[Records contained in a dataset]
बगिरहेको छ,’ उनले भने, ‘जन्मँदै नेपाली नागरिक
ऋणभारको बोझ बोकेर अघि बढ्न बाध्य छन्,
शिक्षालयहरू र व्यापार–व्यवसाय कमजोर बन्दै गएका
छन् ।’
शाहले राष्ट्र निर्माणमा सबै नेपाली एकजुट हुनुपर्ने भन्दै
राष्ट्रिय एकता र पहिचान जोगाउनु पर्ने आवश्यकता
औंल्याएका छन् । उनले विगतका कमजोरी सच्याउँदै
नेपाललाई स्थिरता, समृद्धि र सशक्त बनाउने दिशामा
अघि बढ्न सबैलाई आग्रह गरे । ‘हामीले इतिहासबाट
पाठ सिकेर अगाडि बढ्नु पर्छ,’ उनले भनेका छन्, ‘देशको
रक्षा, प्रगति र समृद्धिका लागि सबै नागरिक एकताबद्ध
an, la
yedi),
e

...

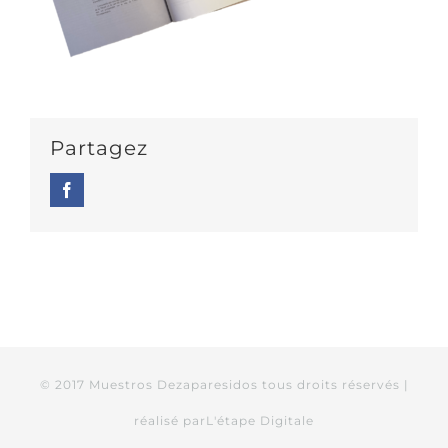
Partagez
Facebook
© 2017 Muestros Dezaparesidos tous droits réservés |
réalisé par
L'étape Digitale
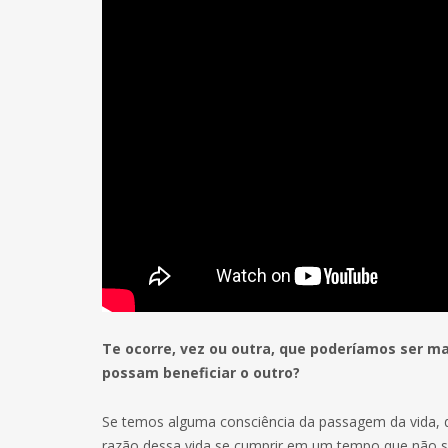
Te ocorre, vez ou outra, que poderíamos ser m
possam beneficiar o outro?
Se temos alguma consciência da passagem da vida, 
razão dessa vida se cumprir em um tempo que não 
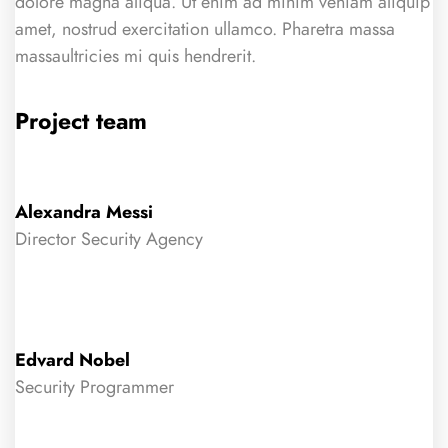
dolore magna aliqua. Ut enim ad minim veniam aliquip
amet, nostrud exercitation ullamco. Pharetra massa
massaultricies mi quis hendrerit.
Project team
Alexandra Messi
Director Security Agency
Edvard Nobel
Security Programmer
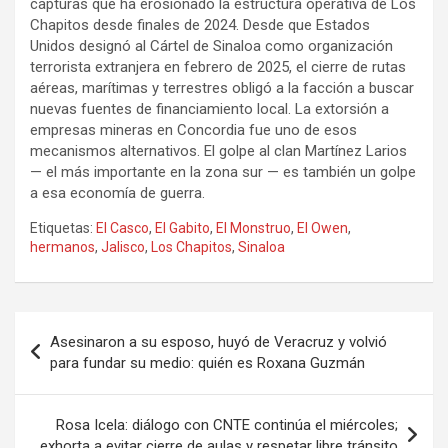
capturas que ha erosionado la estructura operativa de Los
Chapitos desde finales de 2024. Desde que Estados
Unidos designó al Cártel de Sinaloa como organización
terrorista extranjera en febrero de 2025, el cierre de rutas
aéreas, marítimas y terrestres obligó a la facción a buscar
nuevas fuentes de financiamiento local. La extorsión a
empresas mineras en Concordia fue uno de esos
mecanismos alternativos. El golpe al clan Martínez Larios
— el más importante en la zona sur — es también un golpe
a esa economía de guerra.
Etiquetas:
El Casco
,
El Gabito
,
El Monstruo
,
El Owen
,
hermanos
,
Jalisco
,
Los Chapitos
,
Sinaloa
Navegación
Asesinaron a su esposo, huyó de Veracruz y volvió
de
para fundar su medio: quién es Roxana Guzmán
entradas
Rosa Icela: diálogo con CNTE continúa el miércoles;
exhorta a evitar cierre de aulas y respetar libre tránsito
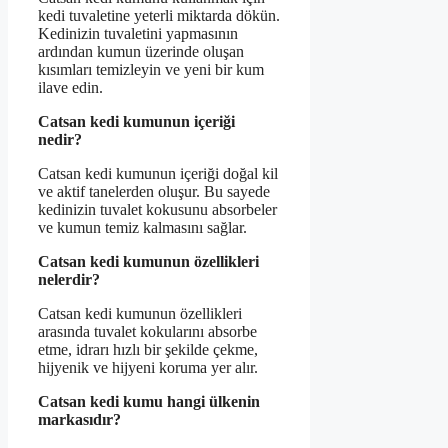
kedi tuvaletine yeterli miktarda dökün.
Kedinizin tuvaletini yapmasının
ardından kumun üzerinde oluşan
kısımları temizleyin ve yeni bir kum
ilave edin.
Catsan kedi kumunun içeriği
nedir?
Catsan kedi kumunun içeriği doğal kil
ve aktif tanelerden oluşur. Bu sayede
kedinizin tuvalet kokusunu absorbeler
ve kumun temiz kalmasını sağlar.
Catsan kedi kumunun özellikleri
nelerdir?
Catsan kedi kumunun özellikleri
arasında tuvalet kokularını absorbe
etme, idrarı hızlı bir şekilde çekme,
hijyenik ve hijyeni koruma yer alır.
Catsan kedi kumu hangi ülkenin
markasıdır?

== What you should do ==
Nothing but a number should be given: the count of lines in the data above with the word "içeriği".

== Solution for this task ==
2